- [INSTRUCTIONS FOR THE TASK]: Retype the part of the item parameters text starting at "- __url__ is" and ending at "m4a and webm.", with no changes.

For each item, each of those parameters are mandatory. This is what they mean:

- __integration__ must be one of these options: __youtube__, __tiktok__ or __hosted__. The latter means that it is directly downloadable from that link, and it is either a video (with audio in the video) or an audio.

- __id__ is used for items that are located in either tiktok or youtube. It is the the __id__ of the video in those websites. For example:
- For __tiktok__, given a URL like `https://www.tiktok.com/@robertirwin/video/7105531486224370946`, the __id__ would be just `7105531486224370946`.
- For __youtube__, given a URL like `https://www.youtube.com/watch?v=zWQJqt_D-vo`, this would be just `zWQJqt_D-vo`.

- __url__ is provided only for hosted items. It's the URL where you can directly download the item. No scrapping involved. The only supported formats are any format supported by `pydub`'s `AudioSegment.from_file`, like mp4, mp3, wav, m4a and webm.

- [LISTING]:
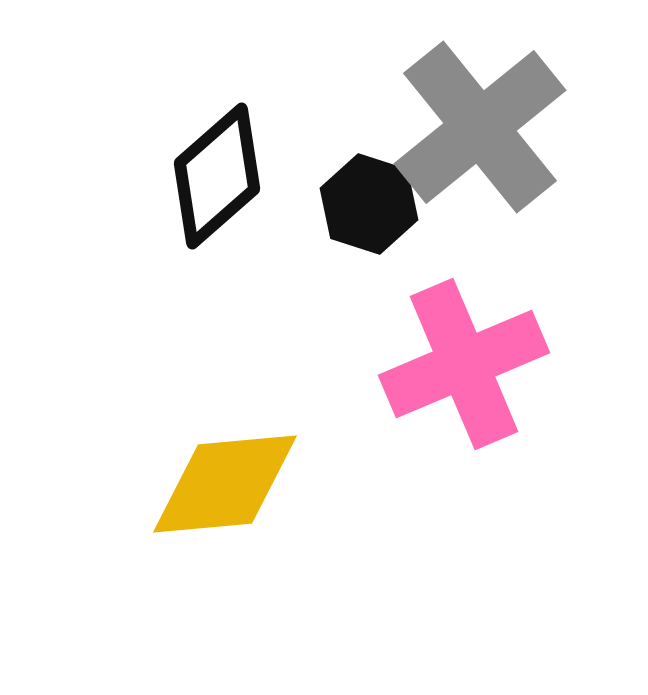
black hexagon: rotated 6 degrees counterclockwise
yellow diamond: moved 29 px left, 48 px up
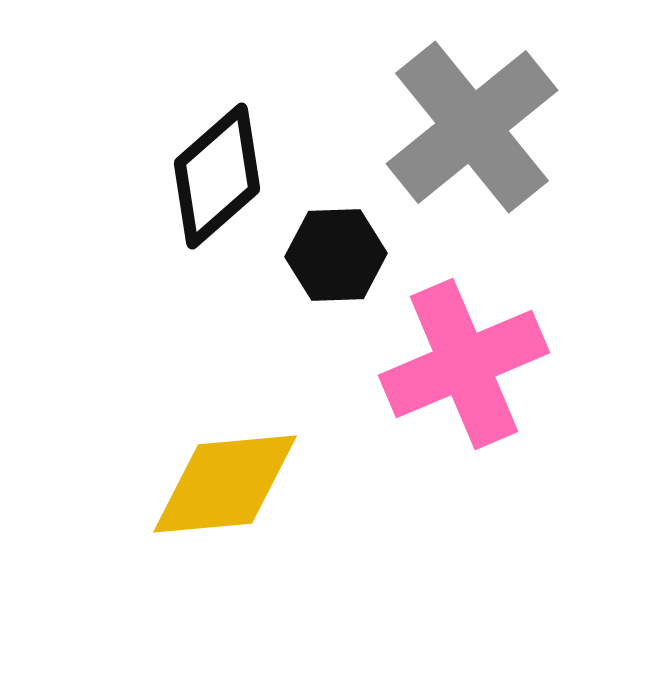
gray cross: moved 8 px left
black hexagon: moved 33 px left, 51 px down; rotated 20 degrees counterclockwise
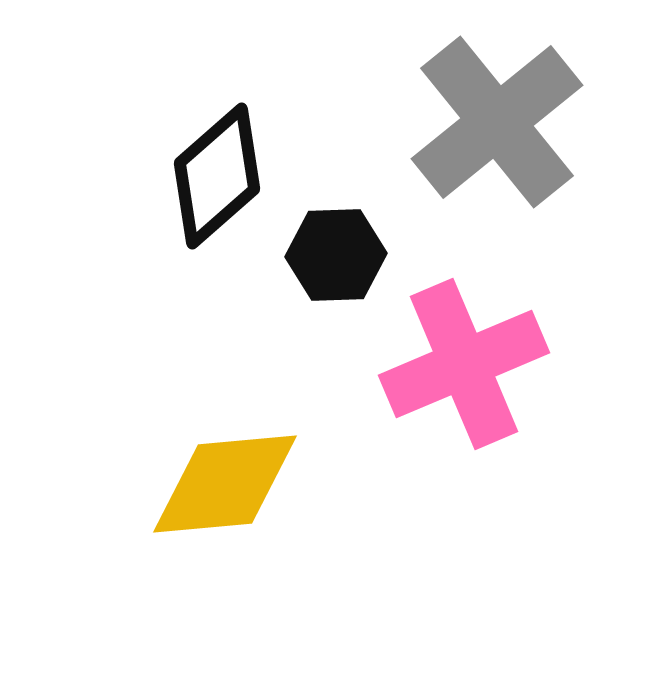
gray cross: moved 25 px right, 5 px up
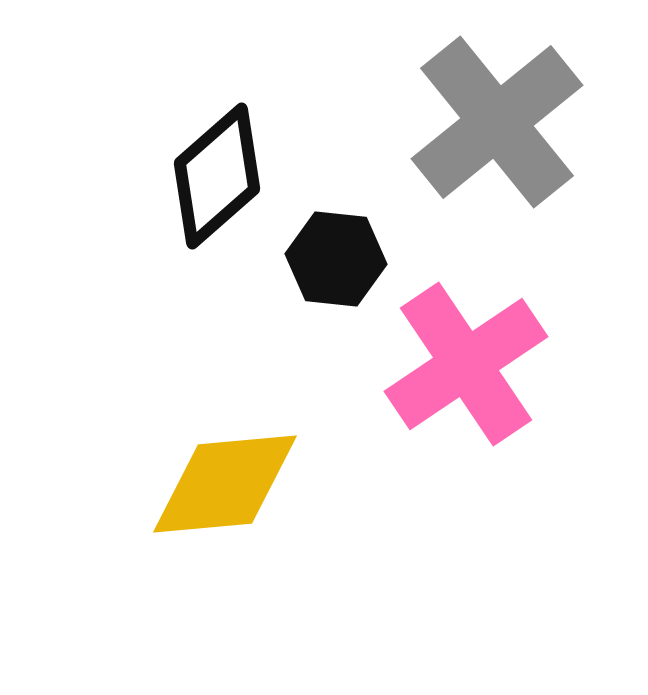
black hexagon: moved 4 px down; rotated 8 degrees clockwise
pink cross: moved 2 px right; rotated 11 degrees counterclockwise
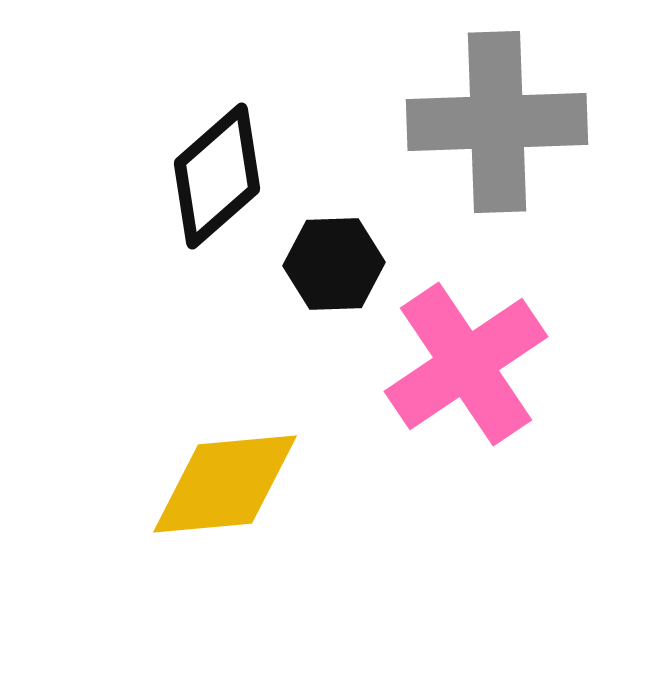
gray cross: rotated 37 degrees clockwise
black hexagon: moved 2 px left, 5 px down; rotated 8 degrees counterclockwise
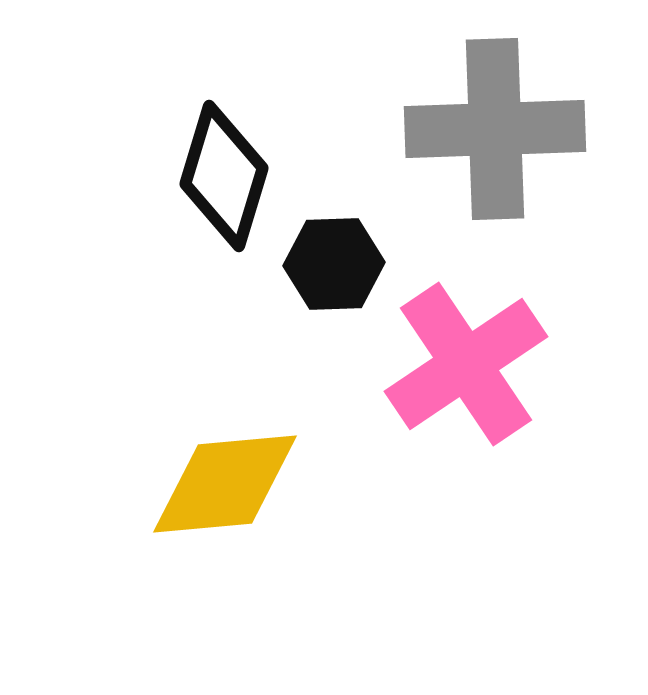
gray cross: moved 2 px left, 7 px down
black diamond: moved 7 px right; rotated 32 degrees counterclockwise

- [ANSWER FOR THE TASK]:
- __url__ is provided only for hosted items. It's the URL where you can directly download the item. No scrapping involved. The only supported formats are any format supported by `pydub`'s `AudioSegment.from_file`, like mp4, mp3, wav, m4a and webm.